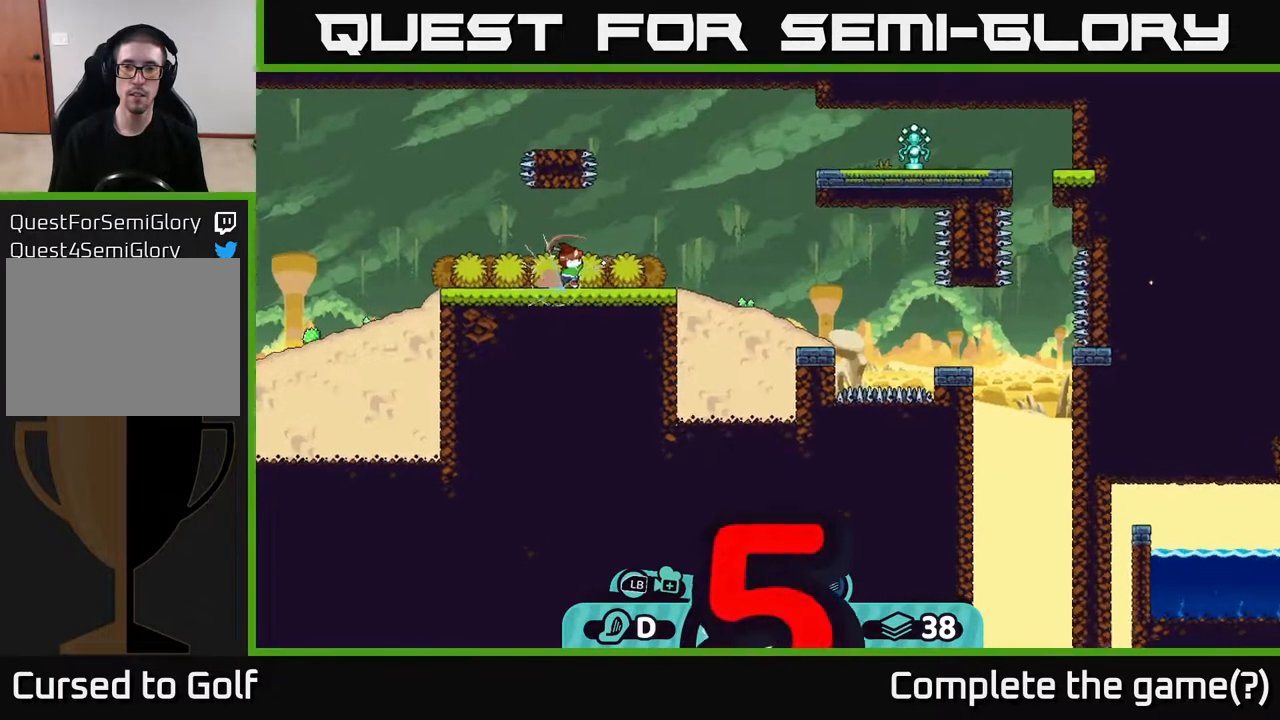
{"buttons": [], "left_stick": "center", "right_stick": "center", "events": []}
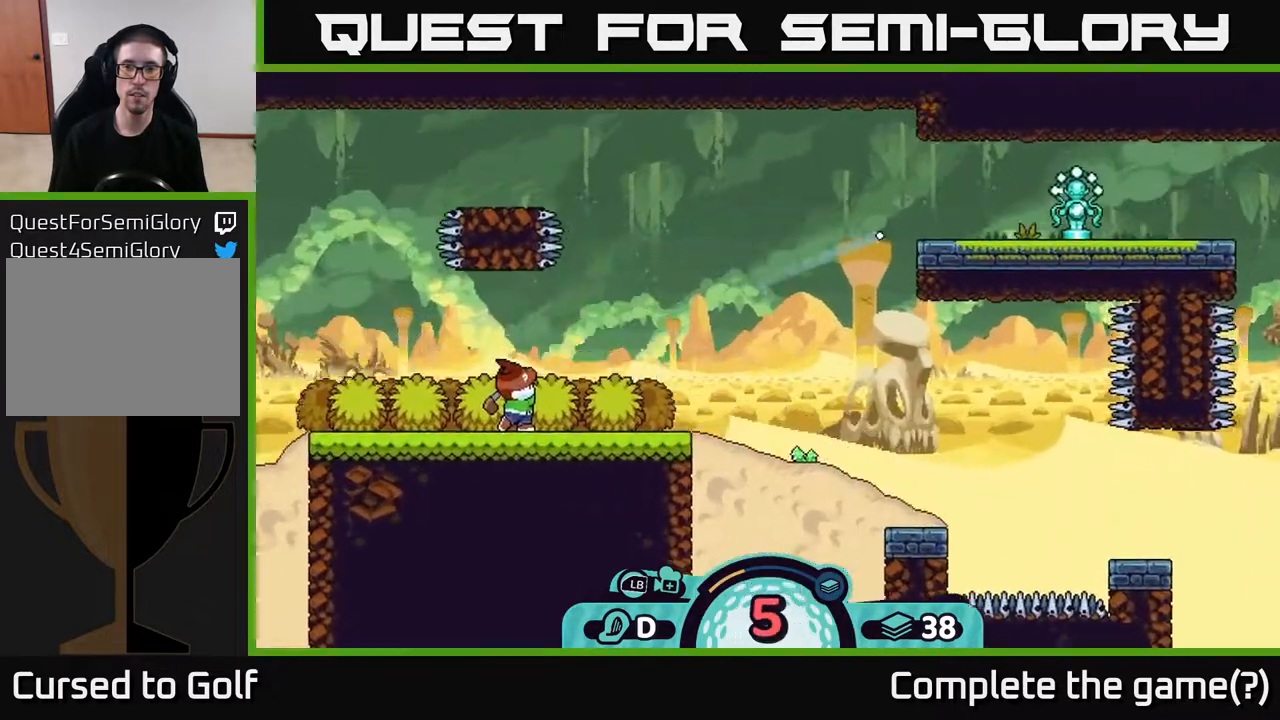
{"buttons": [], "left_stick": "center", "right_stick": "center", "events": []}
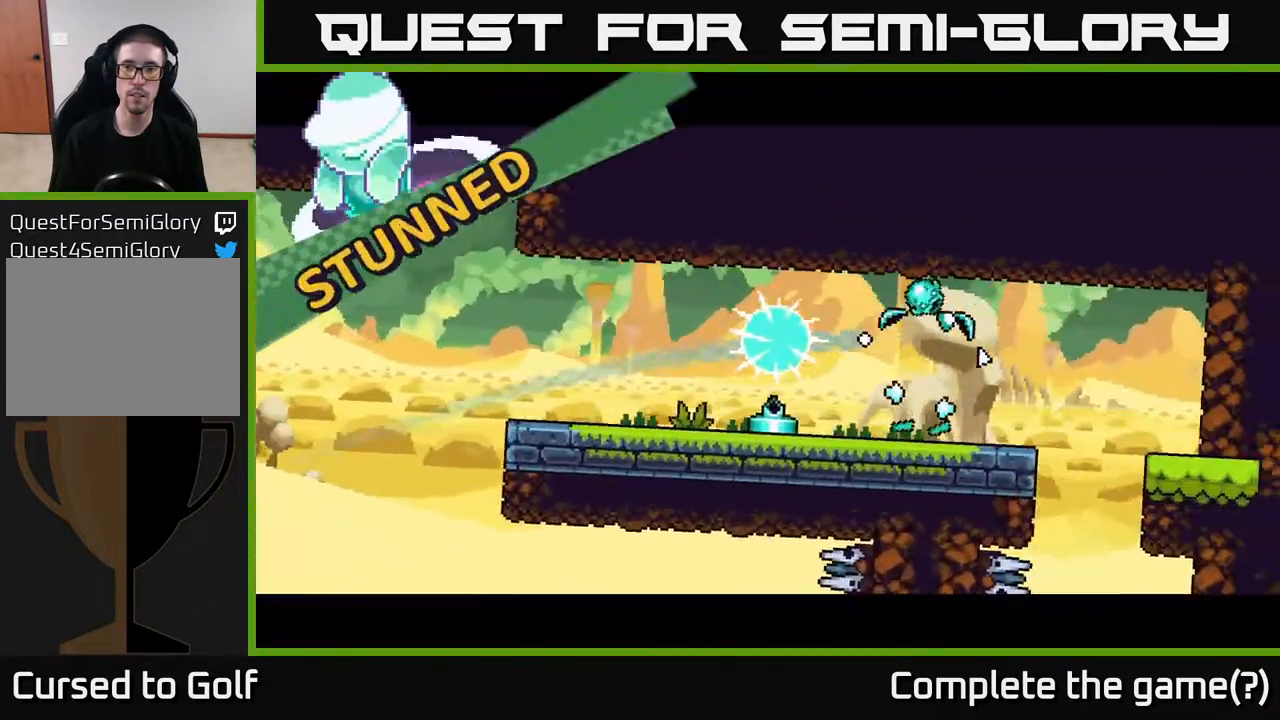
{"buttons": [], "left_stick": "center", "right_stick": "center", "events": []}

INSTRUCTIONS TO FOLLOW
Reproduce the data word for word, excluding its pictures.

RESULT FOR THIS TASK
{"buttons": [], "left_stick": "center", "right_stick": "center", "events": []}
{"buttons": [], "left_stick": "center", "right_stick": "center", "events": []}
{"buttons": [], "left_stick": "center", "right_stick": "center", "events": []}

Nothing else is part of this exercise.